Taken together, the arguments against turning the future of a key determinant of America’s power projection capability over to EADS are compelling. If the Obama administration persists in its efforts toward that end, it will likely find the Congress less willing to ignore the strategic and economic repercussions of such a step. That is especially true insofar as doing so would give lie to the universal mantra of politicians on both sides of the aisle to promoting American competitiveness and the need to expand the number of skilled jobs here at home.

Alternatively, the Government Accountability Office may find irregularities in the KC-X award (notably, the Pentagon’s inexplicable sharing with EADS last November of proprietary, competition-sensitive data supplied by Boeing) that once again justify overturning an ill-managed award.

Either way, the real loser will be the servicemen and women who needed a reliable and capable new tanker years ago – and certainly deserve no less now.

Original URL: http://www.centerforsecuritypolicy.org/p18650.xml

Frank Gaffney, Jr. is President of the Center for Security Policy (www.SecureFreedom.org), a columnist for the Washington Times and host of the nationally syndicated program, Secure Freedom Radio.

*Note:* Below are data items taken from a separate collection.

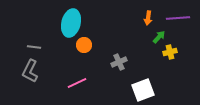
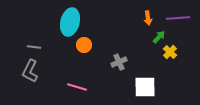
orange arrow: rotated 16 degrees counterclockwise
cyan ellipse: moved 1 px left, 1 px up
yellow cross: rotated 32 degrees counterclockwise
pink line: moved 4 px down; rotated 42 degrees clockwise
white square: moved 2 px right, 3 px up; rotated 20 degrees clockwise
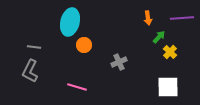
purple line: moved 4 px right
white square: moved 23 px right
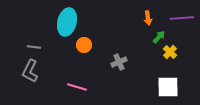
cyan ellipse: moved 3 px left
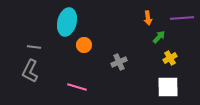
yellow cross: moved 6 px down; rotated 16 degrees clockwise
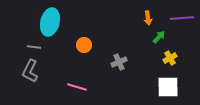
cyan ellipse: moved 17 px left
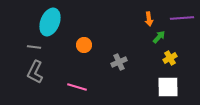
orange arrow: moved 1 px right, 1 px down
cyan ellipse: rotated 8 degrees clockwise
gray L-shape: moved 5 px right, 1 px down
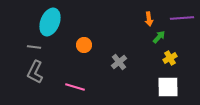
gray cross: rotated 14 degrees counterclockwise
pink line: moved 2 px left
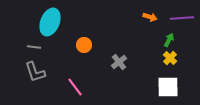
orange arrow: moved 1 px right, 2 px up; rotated 64 degrees counterclockwise
green arrow: moved 10 px right, 3 px down; rotated 16 degrees counterclockwise
yellow cross: rotated 16 degrees counterclockwise
gray L-shape: rotated 45 degrees counterclockwise
pink line: rotated 36 degrees clockwise
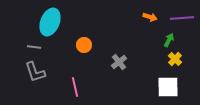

Copyright - Original materials copyright (c) by the authors.

2 comments:

Steve JF, London said...

This article has nothing to do with Middle East terrorism. Investigations by the World Trade Organisation found unfair government subsidies to both Boeing and Airbus, but did not find evidence supporting James Woolsey's assertion relating to Airbus EADS that "“Your companies’ products are often more costly, less technologically advanced or both, than your American competitors’. As a result you bribe a lot.”

In fact Airbus products are frequently technically superior to those of Boeing and certainly the A330 tanker is technically superior to the Boeing 767 tanker,

Airbus already won the order fair and square when the specification called for a larger tanker. The extra capacity is still needed by the USAF, but the Pentagon reduced the capacity
requirement for the contract in order to give Boeing a better chance of winning the order.

European air forces buy a lot of military aircraft from the USA. It is time to stop wingeing when the USA buys some aircraft from Europe.

Steve JF, London said...

After Airbus had won the order with a technically superior aircraft with greater capacity, the decision cancelled and it was put out to tender again. This time Boeing won the order for an aircraft with an older design and considerably less capacity than the aircraft that met the original spec for the USAF.

The spec was changed to ensure that Boeing won the order by significantly reducing the capability required of the winning aircraft.

Now Boeing have got the order, but in many situations their tankers will themselves need to return to base for refueling or more tankers will need to be used than would haver been the case if the original spec, which Airbus met, had been insisted upon.

Congratulations. The USAF will have less tanker capacity than they want, but it will be provided by Boeing and not those foreigners in Europe. (The Airbus tanker would have been assembled in the US and powered by US engines anyway.)